Paul Frestus Mvula of the Church and Society Programme at CCAP Synod of Livingstonia tells the Corporate Legal Accountability team about challenges, opportunities and lessons learned in his corporate legal accountability work (Jul 2020).

1. What are the biggest challenges you face in your corporate legal accountability work?

There are a few challenges we have faced so far.

o The first challenge relates to funding. As much as we have funding for litigation, we do not have adequate funding to run advocacy activities alongside the case to ensure that the case remains live outside the court and among various stakeholders.

o The other challenge is access to information that could help the case. In Malawi access to information still remains a challenge despite the passing of access to information law. For instance, in the Kanyika case, some files relating to household assessments done by the government relating to relocation are no longer accessible. This forced us to come up with our own assessment to help in the litigation process.

o The third challenge relates to the slow pace at which the case is progressing. For instance, it is now over two years since the case started. The case continues to drag and it is just now that the court has ruled that the case will go for full trial after both parties failed to agree during mediation. Communities are losing hope with this prolonged delivery of justice.

o Lastly, this is the first time that communities in Malawi have taken mining issues to court. Thus, CSOs do not have an experience on how to handle such matters. We are heavily reliant on players in the regions and beyond to provide technical as well as financial support.

2. What key opportunities do you see for promoting corporate legal accountability (at the national, regional or international levels)?

One opportunity that I see is the possibility of a favourable ruling that favours the locals to have an influence in future mining advocacy work within the country as well as regionally and internationally.

The second opportunity is that there is potential to influence legal and policy frameworks within the region to protect indigenous local communities following landmark rulings.

The legal fraternity will borrow lessons from landmark rulings and apply them in their local settings thereby strengthening their laws and court procedures and processes at national, regional and international level. This will also bring increased interest among the legal fraternity.

Multinational companies will become more responsive and accountable to the local needs and promote more engagements with the locals. In addition, multinational companies will engage in programs that leave tangible benefits to the locals and not only central governments.

It will also help to track effective implementation of the African mining vision.

As CSOs and mining communities get involved in litigation, this will build capacity of the local communities and CSOs thereby boosting their confidence to face any multinational company.

3. What key lesson(s) have you learned in your efforts to advance corporate legal accountability?

Multinational companies continue to focus much more on profits with little regard to community needs.

Malawian courts are too slow to process cases and pronounce their judgments. Understandably, this is the same problem within SADC region. Thus, mining communities go for years waiting for their court cases thereby making them lose interest in the process. This discourages other mining communities to pursue the litigation route in the future.

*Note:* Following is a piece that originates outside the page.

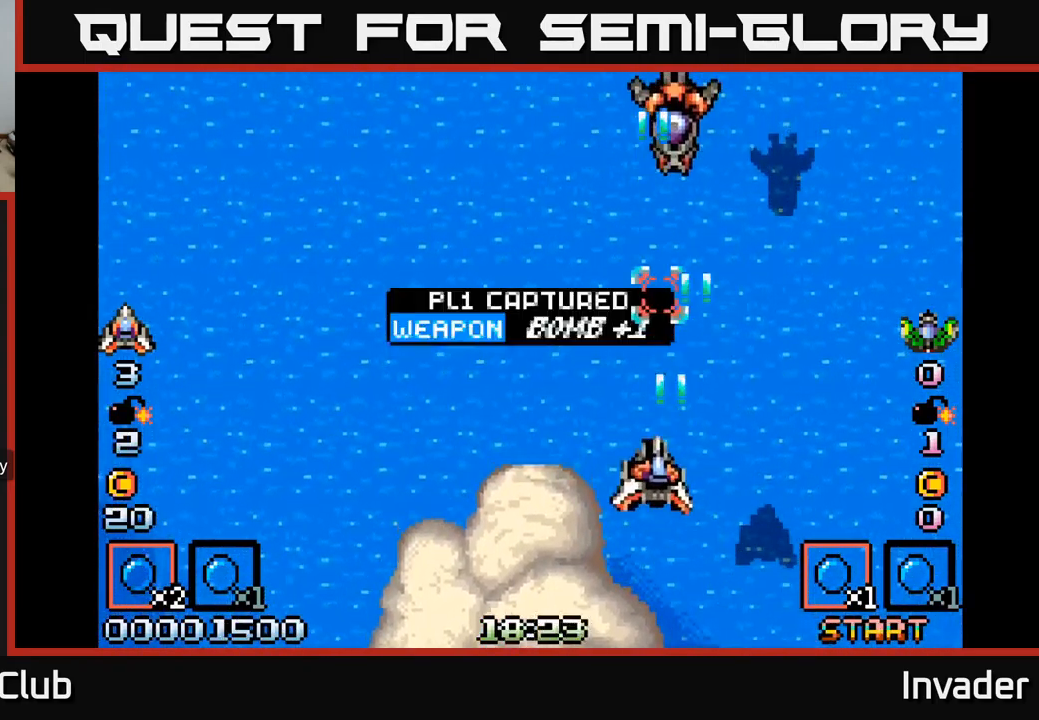
{"buttons": ["B", "DPAD_LEFT"], "right_stick": "center", "events": [[50, "DPAD_UP", "up"], [67, "B", "up"], [67, "DPAD_LEFT", "up"], [117, "B", "down"], [217, "B", "up"], [283, "B", "down"], [317, "DPAD_UP", "down"], [383, "B", "up"], [417, "DPAD_LEFT", "down"], [483, "B", "down"], [500, "DPAD_UP", "up"]]}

There is a need to make litigation resources (manuals/guides) available to more CSOs including local communities. This could help in preventing litigation that are sometimes costly since communities will take multinationals to task via other routes i.e. advocacy.

Naming and shaming continues to be the best tool to hold multinationals to account particularly for those from countries or regions that value human rights.

There is a danger that multinationals can buy off lawyers representing the community. This could effectively kill off any case.

Poor countries have challenges to counter multinationals. Even when cases of human rights violations commence against such companies, governments such as the Malawi government, tend to side with multinationals in the spirit of ensuring that foreign direct investment is not affected.